JOB ITEM - Return only this: the line with "Correlation coefficient, meta.Bagging: 0.3396" and all the lines that follow it below, through the final one, exactly as they are.

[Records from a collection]
--*--
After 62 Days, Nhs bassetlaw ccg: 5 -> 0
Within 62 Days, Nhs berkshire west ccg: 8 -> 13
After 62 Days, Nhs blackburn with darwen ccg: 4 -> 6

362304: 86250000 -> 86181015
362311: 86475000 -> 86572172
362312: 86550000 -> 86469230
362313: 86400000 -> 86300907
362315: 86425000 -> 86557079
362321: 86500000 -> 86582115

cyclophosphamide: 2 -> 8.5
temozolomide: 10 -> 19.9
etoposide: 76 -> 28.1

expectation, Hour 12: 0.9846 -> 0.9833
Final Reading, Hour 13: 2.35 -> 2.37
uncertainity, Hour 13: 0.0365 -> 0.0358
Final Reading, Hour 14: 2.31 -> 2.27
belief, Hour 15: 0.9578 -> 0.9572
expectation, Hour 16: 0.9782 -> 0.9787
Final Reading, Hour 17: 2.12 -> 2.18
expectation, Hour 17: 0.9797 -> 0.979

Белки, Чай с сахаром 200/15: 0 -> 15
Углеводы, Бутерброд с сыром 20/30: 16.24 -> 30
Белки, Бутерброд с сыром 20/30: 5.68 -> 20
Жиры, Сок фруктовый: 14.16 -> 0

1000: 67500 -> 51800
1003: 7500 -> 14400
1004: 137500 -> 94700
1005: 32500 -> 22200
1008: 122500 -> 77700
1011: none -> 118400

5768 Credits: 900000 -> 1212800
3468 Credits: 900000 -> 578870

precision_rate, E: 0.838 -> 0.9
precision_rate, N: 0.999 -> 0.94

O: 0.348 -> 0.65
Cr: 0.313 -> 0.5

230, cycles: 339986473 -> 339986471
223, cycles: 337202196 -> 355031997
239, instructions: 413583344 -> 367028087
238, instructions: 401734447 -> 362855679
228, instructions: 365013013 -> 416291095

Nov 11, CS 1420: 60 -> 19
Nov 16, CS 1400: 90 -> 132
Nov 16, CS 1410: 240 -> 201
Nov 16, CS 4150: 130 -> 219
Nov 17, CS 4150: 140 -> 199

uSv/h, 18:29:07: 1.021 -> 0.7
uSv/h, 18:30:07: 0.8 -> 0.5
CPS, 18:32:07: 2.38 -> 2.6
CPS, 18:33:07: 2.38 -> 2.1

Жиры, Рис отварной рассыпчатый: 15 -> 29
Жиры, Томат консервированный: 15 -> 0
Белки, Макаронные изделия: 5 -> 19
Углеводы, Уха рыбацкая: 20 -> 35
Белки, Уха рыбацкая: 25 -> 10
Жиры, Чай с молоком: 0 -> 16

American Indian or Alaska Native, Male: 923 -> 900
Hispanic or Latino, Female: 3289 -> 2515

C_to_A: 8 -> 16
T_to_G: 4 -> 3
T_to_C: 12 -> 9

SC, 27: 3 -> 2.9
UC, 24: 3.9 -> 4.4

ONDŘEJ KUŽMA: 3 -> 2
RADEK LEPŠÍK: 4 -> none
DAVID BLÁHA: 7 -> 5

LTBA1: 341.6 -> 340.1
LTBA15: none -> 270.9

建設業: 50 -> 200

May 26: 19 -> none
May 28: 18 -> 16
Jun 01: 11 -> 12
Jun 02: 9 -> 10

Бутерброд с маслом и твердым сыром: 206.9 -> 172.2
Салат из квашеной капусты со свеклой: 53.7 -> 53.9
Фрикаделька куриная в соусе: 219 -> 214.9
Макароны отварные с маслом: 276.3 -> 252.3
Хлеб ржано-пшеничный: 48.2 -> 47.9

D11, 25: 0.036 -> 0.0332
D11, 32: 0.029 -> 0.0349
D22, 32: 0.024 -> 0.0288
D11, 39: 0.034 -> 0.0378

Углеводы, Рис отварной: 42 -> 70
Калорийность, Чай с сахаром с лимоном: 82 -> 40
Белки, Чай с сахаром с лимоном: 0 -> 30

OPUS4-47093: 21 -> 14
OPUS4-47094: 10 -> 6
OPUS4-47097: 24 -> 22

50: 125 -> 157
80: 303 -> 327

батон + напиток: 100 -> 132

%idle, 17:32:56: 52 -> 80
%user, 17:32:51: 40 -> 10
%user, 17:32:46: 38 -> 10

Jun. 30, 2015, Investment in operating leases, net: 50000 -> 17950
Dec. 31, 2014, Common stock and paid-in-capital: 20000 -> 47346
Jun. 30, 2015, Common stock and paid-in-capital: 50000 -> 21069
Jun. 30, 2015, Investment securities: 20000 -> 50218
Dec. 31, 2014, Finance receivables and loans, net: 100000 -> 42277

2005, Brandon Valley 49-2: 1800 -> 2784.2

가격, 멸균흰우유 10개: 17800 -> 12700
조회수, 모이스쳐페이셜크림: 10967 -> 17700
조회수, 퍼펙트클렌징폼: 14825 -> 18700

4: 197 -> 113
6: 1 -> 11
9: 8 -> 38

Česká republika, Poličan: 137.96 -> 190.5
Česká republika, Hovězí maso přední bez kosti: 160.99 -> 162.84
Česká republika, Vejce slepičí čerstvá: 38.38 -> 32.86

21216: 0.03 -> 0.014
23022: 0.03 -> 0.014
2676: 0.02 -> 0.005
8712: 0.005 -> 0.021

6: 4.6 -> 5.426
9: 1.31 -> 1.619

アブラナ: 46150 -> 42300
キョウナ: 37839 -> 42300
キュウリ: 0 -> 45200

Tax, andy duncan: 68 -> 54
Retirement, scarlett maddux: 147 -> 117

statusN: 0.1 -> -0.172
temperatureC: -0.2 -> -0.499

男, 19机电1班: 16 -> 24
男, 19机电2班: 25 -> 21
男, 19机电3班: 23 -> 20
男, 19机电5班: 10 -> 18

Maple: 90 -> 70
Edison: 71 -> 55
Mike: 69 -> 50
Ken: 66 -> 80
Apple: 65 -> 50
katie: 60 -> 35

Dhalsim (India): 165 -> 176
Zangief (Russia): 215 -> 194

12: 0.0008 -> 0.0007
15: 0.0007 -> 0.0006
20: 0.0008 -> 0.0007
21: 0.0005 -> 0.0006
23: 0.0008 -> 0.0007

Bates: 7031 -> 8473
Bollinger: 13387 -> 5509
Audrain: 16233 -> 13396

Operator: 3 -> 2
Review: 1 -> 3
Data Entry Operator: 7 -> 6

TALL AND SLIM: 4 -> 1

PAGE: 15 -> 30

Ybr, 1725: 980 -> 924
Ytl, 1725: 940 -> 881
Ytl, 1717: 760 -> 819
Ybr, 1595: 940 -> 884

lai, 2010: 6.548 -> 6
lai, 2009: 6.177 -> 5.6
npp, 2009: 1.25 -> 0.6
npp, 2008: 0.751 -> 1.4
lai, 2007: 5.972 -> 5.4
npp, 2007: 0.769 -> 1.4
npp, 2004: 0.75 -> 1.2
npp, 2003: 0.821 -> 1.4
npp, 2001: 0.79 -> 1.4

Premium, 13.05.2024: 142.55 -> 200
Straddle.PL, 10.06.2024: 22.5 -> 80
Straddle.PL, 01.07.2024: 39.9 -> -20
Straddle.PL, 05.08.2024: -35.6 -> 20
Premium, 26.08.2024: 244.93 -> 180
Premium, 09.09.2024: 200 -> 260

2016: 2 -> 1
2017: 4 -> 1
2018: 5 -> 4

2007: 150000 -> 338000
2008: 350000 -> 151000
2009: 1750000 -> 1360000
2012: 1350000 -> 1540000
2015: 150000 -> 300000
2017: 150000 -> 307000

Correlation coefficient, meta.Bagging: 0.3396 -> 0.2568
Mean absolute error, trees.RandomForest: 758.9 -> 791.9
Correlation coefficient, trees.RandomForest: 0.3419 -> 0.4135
--*--
RESULT OF THIS TASK -
Correlation coefficient, meta.Bagging: 0.3396 -> 0.2568
Mean absolute error, trees.RandomForest: 758.9 -> 791.9
Correlation coefficient, trees.RandomForest: 0.3419 -> 0.4135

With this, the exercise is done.